**Collected data entries:**
☆ ☆ ☆ ☆ ☆
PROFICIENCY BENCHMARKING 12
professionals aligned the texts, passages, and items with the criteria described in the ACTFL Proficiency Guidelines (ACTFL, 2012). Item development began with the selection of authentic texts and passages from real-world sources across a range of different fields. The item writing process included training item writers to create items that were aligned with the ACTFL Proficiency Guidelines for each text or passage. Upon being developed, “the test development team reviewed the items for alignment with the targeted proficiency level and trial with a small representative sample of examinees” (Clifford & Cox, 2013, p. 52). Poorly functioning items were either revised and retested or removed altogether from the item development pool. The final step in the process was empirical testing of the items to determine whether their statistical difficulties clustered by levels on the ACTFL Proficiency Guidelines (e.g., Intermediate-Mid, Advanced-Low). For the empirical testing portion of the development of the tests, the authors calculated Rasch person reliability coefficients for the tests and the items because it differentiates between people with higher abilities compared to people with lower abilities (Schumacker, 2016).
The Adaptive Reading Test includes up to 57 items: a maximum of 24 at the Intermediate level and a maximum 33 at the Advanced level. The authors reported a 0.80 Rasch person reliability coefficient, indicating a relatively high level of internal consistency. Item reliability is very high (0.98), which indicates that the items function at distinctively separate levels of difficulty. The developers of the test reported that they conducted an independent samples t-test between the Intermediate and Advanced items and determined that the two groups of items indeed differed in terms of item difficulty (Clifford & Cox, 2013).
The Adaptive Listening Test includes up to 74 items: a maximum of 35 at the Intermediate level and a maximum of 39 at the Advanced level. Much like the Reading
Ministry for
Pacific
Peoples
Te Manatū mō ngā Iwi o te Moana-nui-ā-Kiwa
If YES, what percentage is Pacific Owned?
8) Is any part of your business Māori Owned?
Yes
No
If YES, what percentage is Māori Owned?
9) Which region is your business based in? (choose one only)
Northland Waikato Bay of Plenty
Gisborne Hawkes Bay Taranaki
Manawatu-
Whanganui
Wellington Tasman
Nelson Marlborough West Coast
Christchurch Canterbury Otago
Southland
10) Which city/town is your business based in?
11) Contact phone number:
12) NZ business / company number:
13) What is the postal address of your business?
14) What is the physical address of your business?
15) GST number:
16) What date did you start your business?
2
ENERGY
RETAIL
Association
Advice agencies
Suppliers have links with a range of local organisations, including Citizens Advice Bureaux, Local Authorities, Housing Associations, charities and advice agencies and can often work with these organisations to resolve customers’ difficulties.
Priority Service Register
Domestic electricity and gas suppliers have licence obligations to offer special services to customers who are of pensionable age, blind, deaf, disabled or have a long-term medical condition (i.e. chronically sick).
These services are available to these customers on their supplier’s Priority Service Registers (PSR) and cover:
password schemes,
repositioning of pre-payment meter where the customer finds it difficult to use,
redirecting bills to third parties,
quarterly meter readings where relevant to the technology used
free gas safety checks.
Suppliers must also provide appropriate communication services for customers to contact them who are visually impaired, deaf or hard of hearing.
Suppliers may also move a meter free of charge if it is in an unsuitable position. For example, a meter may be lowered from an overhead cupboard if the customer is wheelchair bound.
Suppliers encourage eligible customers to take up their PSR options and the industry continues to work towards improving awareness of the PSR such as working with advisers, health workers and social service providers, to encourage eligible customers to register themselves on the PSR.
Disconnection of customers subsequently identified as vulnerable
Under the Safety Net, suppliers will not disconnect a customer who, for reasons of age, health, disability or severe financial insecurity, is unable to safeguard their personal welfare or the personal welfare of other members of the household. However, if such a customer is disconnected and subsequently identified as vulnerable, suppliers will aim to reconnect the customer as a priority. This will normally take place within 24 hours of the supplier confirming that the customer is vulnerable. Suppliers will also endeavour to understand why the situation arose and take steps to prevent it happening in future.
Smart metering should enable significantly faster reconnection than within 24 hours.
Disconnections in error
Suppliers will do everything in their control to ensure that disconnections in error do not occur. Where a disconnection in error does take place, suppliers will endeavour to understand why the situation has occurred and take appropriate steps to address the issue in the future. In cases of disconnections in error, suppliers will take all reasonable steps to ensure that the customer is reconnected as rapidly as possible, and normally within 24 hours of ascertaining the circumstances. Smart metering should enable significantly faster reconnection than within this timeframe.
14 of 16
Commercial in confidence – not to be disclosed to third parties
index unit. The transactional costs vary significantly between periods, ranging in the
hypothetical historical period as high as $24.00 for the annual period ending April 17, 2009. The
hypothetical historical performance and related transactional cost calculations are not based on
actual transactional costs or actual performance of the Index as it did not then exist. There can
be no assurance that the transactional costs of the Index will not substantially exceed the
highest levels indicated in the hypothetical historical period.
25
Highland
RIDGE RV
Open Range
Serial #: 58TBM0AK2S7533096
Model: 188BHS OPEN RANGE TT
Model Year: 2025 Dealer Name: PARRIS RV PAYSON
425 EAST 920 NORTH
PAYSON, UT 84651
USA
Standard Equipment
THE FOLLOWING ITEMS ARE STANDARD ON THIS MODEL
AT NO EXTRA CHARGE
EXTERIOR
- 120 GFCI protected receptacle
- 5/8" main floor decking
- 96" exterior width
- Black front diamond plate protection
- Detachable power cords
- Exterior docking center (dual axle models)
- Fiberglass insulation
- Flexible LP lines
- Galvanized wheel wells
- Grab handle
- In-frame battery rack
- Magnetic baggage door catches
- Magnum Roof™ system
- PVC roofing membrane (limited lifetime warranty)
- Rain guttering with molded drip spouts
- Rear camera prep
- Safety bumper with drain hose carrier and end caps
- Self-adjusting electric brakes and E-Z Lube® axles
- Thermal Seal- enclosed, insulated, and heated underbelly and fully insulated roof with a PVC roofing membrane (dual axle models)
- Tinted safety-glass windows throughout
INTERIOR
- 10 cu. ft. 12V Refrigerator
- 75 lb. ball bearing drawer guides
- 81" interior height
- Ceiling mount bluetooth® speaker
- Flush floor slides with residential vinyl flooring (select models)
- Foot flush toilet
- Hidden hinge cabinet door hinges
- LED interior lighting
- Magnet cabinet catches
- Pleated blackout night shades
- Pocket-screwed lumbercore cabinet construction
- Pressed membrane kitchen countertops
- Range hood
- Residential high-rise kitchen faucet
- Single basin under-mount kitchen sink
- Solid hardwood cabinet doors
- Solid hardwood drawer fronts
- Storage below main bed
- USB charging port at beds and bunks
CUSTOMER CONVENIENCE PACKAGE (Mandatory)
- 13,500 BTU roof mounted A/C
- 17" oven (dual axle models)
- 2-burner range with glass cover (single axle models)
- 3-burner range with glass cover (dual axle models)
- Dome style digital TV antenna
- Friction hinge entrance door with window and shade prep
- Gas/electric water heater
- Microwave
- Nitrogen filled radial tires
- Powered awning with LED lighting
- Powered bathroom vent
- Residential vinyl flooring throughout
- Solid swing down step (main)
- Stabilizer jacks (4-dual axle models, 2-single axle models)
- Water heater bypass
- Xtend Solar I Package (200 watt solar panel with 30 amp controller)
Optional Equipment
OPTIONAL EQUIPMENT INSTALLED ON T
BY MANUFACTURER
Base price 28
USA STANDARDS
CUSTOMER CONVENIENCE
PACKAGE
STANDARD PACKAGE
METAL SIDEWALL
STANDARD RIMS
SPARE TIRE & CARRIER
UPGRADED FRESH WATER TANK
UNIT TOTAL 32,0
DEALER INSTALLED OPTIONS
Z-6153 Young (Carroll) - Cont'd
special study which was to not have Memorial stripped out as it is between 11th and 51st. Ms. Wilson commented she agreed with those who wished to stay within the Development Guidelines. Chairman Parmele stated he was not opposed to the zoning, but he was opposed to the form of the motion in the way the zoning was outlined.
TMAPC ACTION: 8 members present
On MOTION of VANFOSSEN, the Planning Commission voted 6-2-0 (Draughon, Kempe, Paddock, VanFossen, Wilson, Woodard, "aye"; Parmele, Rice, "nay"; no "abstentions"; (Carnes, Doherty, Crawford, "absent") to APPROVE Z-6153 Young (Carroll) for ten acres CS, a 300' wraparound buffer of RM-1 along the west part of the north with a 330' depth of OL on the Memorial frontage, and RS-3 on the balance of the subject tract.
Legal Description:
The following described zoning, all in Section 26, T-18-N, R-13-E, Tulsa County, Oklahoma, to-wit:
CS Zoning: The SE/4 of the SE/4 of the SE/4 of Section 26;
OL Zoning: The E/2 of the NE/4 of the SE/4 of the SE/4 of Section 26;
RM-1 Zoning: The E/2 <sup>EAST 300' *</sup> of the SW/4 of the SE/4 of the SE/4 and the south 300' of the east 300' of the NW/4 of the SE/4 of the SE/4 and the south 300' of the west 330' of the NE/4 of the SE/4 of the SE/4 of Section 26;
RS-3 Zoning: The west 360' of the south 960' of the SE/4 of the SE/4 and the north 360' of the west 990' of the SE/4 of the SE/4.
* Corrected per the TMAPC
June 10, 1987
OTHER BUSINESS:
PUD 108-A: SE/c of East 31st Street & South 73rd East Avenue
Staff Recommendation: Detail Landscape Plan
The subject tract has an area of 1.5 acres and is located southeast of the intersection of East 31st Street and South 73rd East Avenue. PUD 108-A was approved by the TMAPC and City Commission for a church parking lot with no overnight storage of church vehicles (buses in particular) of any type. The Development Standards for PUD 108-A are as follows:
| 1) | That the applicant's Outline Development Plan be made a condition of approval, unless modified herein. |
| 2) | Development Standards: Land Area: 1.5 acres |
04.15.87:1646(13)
☆ ☆ ☆ ☆ ☆
**What the task asks:** When you reach the line holding "8) Is any part of your business Māori Owned?" in the records above, begin reproducing exactly, stop after the line holding "Suppliers have links", and output nothing else.

**Response:**
8) Is any part of your business Māori Owned?
Yes
No
If YES, what percentage is Māori Owned?
9) Which region is your business based in? (choose one only)
Northland Waikato Bay of Plenty
Gisborne Hawkes Bay Taranaki
Manawatu-
Whanganui
Wellington Tasman
Nelson Marlborough West Coast
Christchurch Canterbury Otago
Southland
10) Which city/town is your business based in?
11) Contact phone number:
12) NZ business / company number:
13) What is the postal address of your business?
14) What is the physical address of your business?
15) GST number:
16) What date did you start your business?
2
ENERGY
RETAIL
Association
Advice agencies
Suppliers have links with a range of local organisations, including Citizens Advice Bureaux, Local Authorities, Housing Associations, charities and advice agencies and can often work with these organisations to resolve customers’ difficulties.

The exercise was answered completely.